4.1.13

Apocalipse now


Anoche tuve un sueño apocalíptico, el segundo desde el famoso 21 de diciembre que, pese a mi escepticismo racionalista, se abrió camino en el territorio de mi psique y articuló su propio "fin de la historia" -cualesquiera fuera, aun no sé, los sueños son siempre premonitorios y laberínticos...

El primero trajo el fuego, bajo la forma de una gruesa columna que avanzaba como un tornado, pero con dirección precisa hacia... nosotros, obviamente. Morábamos en una casa con ventanas grandes, la noche ocurría de pronto y con ella el apagón y tras el apagón, el fuego que vendría a devorar la tierra sin piedad.

Miraba incrédula a mi pareja: ¿cómo, no era que la profecía maya era un bardo? decime que mis ojos no ven lo que ven, despertame de esta, pero era en vano: sus ojos no podían ocultar su propio miedo. Recuerdo o creo o decido que haya sido así (los recuerdos de vigilia organizan el caos del relato, pero no las sensaciones que experimentamos dentro del sueño en sí) que le decía: "por lo menos, moriremos juntos". Después todo comenzó a moverse, a girar, pero me desperté a tiempo antes del humo y las llamas irrefrenables, antes de arder con el mundo entero.
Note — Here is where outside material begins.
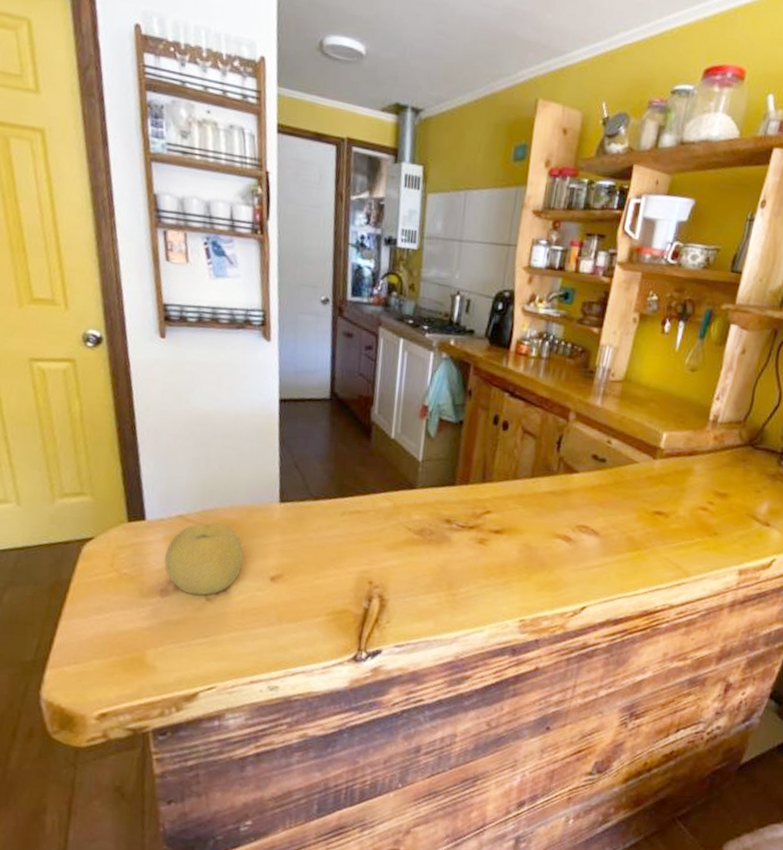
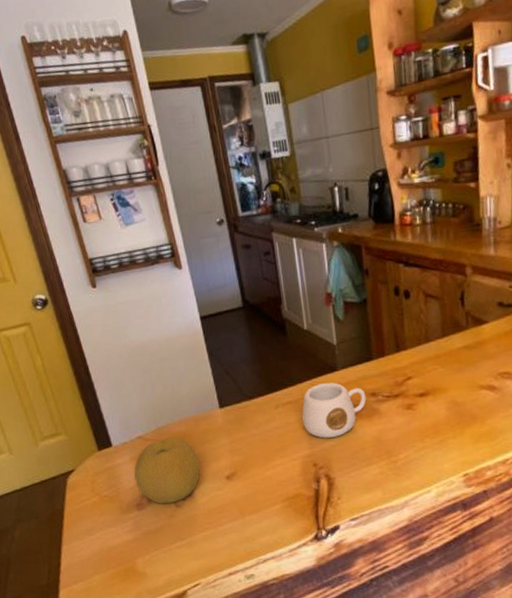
mug: none [367,498,440,558] -> present [301,382,367,438]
El de ayer fue líquido. La escena ocurría en un chalet con grandes ventanales, al pie de una montaña. Mi compañero, siempre presente en mis catástrofes, leía algo en el atardecer aun con luz. De pronto, se callaban los pájaros -en el sueño ese silencio repentino era notable para mí- y el rumor creciente de una cascada se abría camino desde la altura de la montaña hasta convertirse en torrentes, grandes masas de agua desbordando y cubriendo rápidamente las ventanas, colándose por las hendiduras, mientras nosotros corríamos a tapar cualquier hueco por donde pudiera filtrarse y estallar. Corríamos junto a los niños de la familia, pues esta vez, había niños y había familia en el sueño. Sobre mojado, llovido: a raudales, como maná del cielo, todo era gris en sordina a nuestro alrededor.

Hasta que cesaba la lluvia, el cielo comenzaba a despejarse, pero no del todo, nubes oscuras ocupaban la mitad del cielo que mirábamos, esperando que bajara el agua que nos había anegado.
Nunca morimos, parece que hasta allí llega mi apocalipsis.

No los vivos; sí: en cambio, encontraba a mi padre, muerto -por segunda vez- y con una expresión serena; el agua no lo había alcanzado. Yo lo tomaba en brazos y lo acunaba. Después, lo llevaba a uno de los cuartos, lo acostaba sobre una de las camas -había muchos cuartos en la casa-, lo tapaba y seguía acomodando el caos producido por la inundación, hasta el próximo embate de la naturaleza que no tardaría en producirse.